The greatest current threat to motor manufacturers is that people no longer want to drive. The second biggest threat is that people no longer want to own a car. That’s the message that comes loud and clear from an article in the FT that features the Volvo car stand with no cars on it.
I have to admit a reluctance to get in my car myself, my personal mileage was below 5000 miles last year and I keep my car out of nostalgia and for the personal number plate S4 HEN – which tells me who I’m owned by!
Car’s are not alone – what about houses?
The value of owning a record collection, of philately , of wine cellars – all seem to have dropped. People who I talk to who are under 35 no longer value themselves in terms of what they own. I suspect that we are returning to a different set of values that may be rather less materialistic and (dare I say it) more spiritual.
I suspect that houses are also way down on value. Owning property is certainly not a priority for my son (who was bullied into getting a driving licence but who has never used it – other than as identification).
Is this behaviour a result of pragmatism, or does it continue a trend we are seeing?
If young people fall out of love with home ownership, what will this mean to the value of older people’s housing stock? Will the equity on which so many of us rely for financial security prove illusory?
A house is only worth what someone is prepared to pay for it and as we age, there is a very real chance that ownership rates amongst older people will fall. The lack of income arising from pensions will inevitably place greater reliance on equity release and the lifetime mortgages which pass property from self ownership to the ownership of lenders.
There is only one way for millennials and that is to take control. Historically that has been through securing ownership of cars, houses and possessions.
I don’t see the urge to control today among younger people who are quite happy to stream services and use them on demand.
Instead of owning, millennials are investing heavily in themselves. They are taking jobs that are interesting and rewarding in themselves, not just a means to get a mortgage.

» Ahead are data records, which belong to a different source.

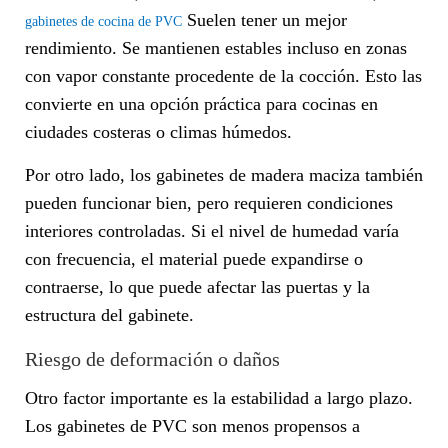
Suelen tener un mejor
gabinetes de cocina de PVC
rendimiento. Se mantienen estables incluso en zonas
con vapor constante procedente de la cocción. Esto las
convierte en una opción práctica para cocinas en
ciudades costeras o climas húmedos.
Por otro lado, los gabinetes de madera maciza también
pueden funcionar bien, pero requieren condiciones
interiores controladas. Si el nivel de humedad varía
con frecuencia, el material puede expandirse o
contraerse, lo que puede afectar las puertas y la
estructura del gabinete.
Riesgo de deformación o daños
Otro factor importante es la estabilidad a largo plazo.
Los gabinetes de PVC son menos propensos a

They are buying into training and taking an inordinate interest in their personal finances. Bloggers like Iona Bain – of young money – are the new Martin Lewis’ but they are talking to a new generation more interested in how their money is invested than what to buy with their savings.
I am dubbing this “millennial fightback” as it is their way of dealing with the impossibility of competing with the baby boomers on the baby boomers terms.
A car stand with no cars
The motor industry is first to feel the wave of change. The shift towards car- leasing or in the most extreme – Zip car – is illustrative of a new way of dealing with ownership – that moves from the balance sheet to profit and loss. Kids no longer want a balance sheet weighed down by personal possessions which they see as liabilities as much as assets.
This has profound implications for the savings industry too.
We must recognise it is not the valuation of an asset that is most important to a young person but its utility under ownership.
People are already moving away from conventional measures of worth (the valuation) to a different measure “the value of their money”. If you start valuing your money by what it is doing , then your interest is in the investment itself – what it does – not what other people will pay for it. People are interested in cars as a service , not as objects and property and even savings may follow.
How this plays in pensions
There seem to me to be two competing views of pensions . Those who see pensions as part of wealth are owners. Those who see pensions as a means of doing things, are renters.
We do not of course own ourselves freehold, our lives are on leases which expire when we do. Younger people do not even take for granted ownership of the planet which they see as under existential threat, they may possess a blighted planet when their parents are gone.
This sense of possession rather than ownership could mean a reversion to a view of a pension as something that does something rather than as a balance sheet item.
Currently the “pensions are wealth” brigade dominate the agenda and have pretty well excluded the idea of pension as a utility.
But that is likely to change over generations. The question for pension providers today is how to ride both horses in mid-stream.